Books: They make a wilderness and call it peace

Fraser Harrison curses the land lobby; The Killing of the Countryside by Graham Harvey, Cape, pounds 16.99

As his title shows, Graham Harvey is not afraid to use a sensational phrase. Within his first few paragraphs he refers to the "living garment" of the countryside, a metaphor coined by W H Hudson to describe the flowers covering chalk grassland, and declares that it is turning into a shroud. This impassioned book demonstrates that such language, far from being histrionic, simply meets the case. Our countryside is indeed being killed, and by the very people who are charged with its care.

What makes Harvey's book valuable is the intensity of his feeling. He grieves the wanton extinction of our "national treasure" - the mixed-farm structure of the prewar years - and fervently resents the alliance of politicians, civil servants and landowners who have grown rich on its bones.
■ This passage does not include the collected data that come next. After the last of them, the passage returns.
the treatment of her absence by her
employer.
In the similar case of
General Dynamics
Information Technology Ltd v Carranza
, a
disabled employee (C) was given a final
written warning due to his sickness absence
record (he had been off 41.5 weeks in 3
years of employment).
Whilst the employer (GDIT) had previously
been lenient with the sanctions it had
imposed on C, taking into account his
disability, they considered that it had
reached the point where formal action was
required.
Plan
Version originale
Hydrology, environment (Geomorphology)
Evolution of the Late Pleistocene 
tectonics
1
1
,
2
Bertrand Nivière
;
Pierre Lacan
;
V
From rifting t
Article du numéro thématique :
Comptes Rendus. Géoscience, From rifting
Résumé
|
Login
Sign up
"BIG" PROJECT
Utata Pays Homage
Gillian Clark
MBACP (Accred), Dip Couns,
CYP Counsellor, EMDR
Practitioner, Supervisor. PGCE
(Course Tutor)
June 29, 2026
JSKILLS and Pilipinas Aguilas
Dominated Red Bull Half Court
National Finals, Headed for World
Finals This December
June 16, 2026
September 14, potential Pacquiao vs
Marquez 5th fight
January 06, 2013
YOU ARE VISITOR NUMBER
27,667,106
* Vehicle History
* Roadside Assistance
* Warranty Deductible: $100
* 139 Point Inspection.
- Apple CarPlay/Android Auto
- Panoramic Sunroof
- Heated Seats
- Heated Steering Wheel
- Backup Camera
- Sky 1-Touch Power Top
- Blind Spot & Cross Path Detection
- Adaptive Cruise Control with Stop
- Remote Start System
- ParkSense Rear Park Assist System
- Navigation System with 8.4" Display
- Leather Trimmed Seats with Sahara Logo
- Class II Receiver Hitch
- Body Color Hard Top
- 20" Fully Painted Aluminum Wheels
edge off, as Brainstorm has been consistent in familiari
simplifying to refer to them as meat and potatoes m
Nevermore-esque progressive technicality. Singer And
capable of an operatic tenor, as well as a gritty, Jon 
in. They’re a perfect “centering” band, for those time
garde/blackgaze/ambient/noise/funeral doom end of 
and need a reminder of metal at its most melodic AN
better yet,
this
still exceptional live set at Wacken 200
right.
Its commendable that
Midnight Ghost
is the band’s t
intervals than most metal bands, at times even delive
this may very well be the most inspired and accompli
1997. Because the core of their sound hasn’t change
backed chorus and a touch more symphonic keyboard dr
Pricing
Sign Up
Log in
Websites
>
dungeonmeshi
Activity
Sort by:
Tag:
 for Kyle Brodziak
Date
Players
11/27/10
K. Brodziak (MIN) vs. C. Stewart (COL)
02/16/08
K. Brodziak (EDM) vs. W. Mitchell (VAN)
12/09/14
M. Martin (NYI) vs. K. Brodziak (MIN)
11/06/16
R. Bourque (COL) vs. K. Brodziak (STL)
Harvey is an angry man, and his anger allows him persuasively to restate a case that has become wearisome in its familiarity. It seems scarcely credible that we have now been deprived of 97 per cent of our meadowland. And who can believe that after all the pleas on their behalf, hedgerows are still being lost or, rather, plundered at the rate of 10,000 miles per year? The populations of our so-called common songbirds are falling at a desperate rate. The tree sparrow's numbers have dropped by 89 per cent in the past 25 years, and the skylark's by 58 per cent. As we in Suffolk can testify, Harvey does not exaggerate when he speaks of "silent fields".

His chief concern is to show how the countryside is being killed by the subsidy system, which currently costs you and me pounds 10bn a year. Not only are we helping to enrich the already rich, we are paying twice - once with our taxes, and again by surrendering our countryside to poison or plough. And we pay again when we buy food that is nutritionally void and contaminated with the chemicals that fuel the agribusiness machine.

If I have a criticism of Harvey's splendid tirade, it is that he does not analyse in sufficient detail the formidable lobby that keeps the gravy pouring onto the plates of the landowning class. Land and political power turn out to be branches of the same indestructible plant.

Harvey points out that landowners, not country inhabitants, dictate the shape of the landscape. Whitehall and the agricultural industry work together to reshape the countryside, a symbiosis of public service and private capital that leaves the suckered public to pay the bill. He says that country people, a third of the population, "live on the periphery like temporary expatriates in some foreign land". Temporary? When, then, may we go home? Not in the foreseeable future. Landowners will not accept that, while the country may be their property, the landscape belongs to all of us.

Harvey is the agricultural story editor of The Archers - for many listeners an authentic echo of country life. It is therefore a shame the programme does not contain a representative of the villainies denounced here. Brian Aldridge and Simon Pemberton come close to fitting the bill, but we do not hear about the destructive consequences of their methods. Larks still sing in Ambridge but, if the countryside really is being killed, Ambridge too must suffer.